What are the ramifications of all this? I would make two points. First, we should prepare ourselves for the long haul. This phase will in all likelihood last at least twenty years, but we should not be surprised if it is more like forty years: the benign phase of the US-China relationship, after all, lasted 44 years. This means we must always think strategically, never allow the present to obscure the future. In the heat of 2019-20, when China was under particularly brutal assault, and tit-for-tat exchanges became seemingly commonplace, the overriding importance of a long-term perspective sometimes became blurred. Tit-for-tat might raise the spirits of committed supporters but they usually alienate the non-committed. Winning hearts and minds is a long process, not something achieved by a coup de grace.

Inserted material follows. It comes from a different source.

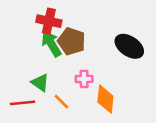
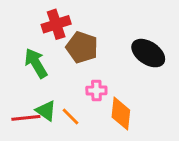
red cross: (49, 21) -> (56, 24), turned -30
green arrow: (51, 44) -> (36, 63), moved
green triangle: (40, 83) -> (46, 111), moved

Which brings me to my second point. In the first cold war the world was divided into two blocs and irredeemably polarised. This is not the case now and will not become so. Even what might be called a Western bloc (NATO, 5 Eyes, US, EU, etc.,) is not a bloc. Nor is there a China bloc. Nor does China seek to have a bloc. In other words, unlike in the first cold war, a lot of the world, most in fact, is relatively non-partisan and open-minded. Take Europe. It is most certainly not in the same place as the US. It is shifting away from the US at both a popular and establishment level. It will be very difficult to shift US opinion in the next few years but that is not true of Europe. China has to find new and better ways of engaging with the European populations: the watchwords should be “listen, reach out, and dialogue”. Dialogue was the antithesis of the cold war. But dialogue is fundamental to the new phase: hearts and minds are crucial. And what is true for Europe is true elsewhere, especially in the West but also in the developing world.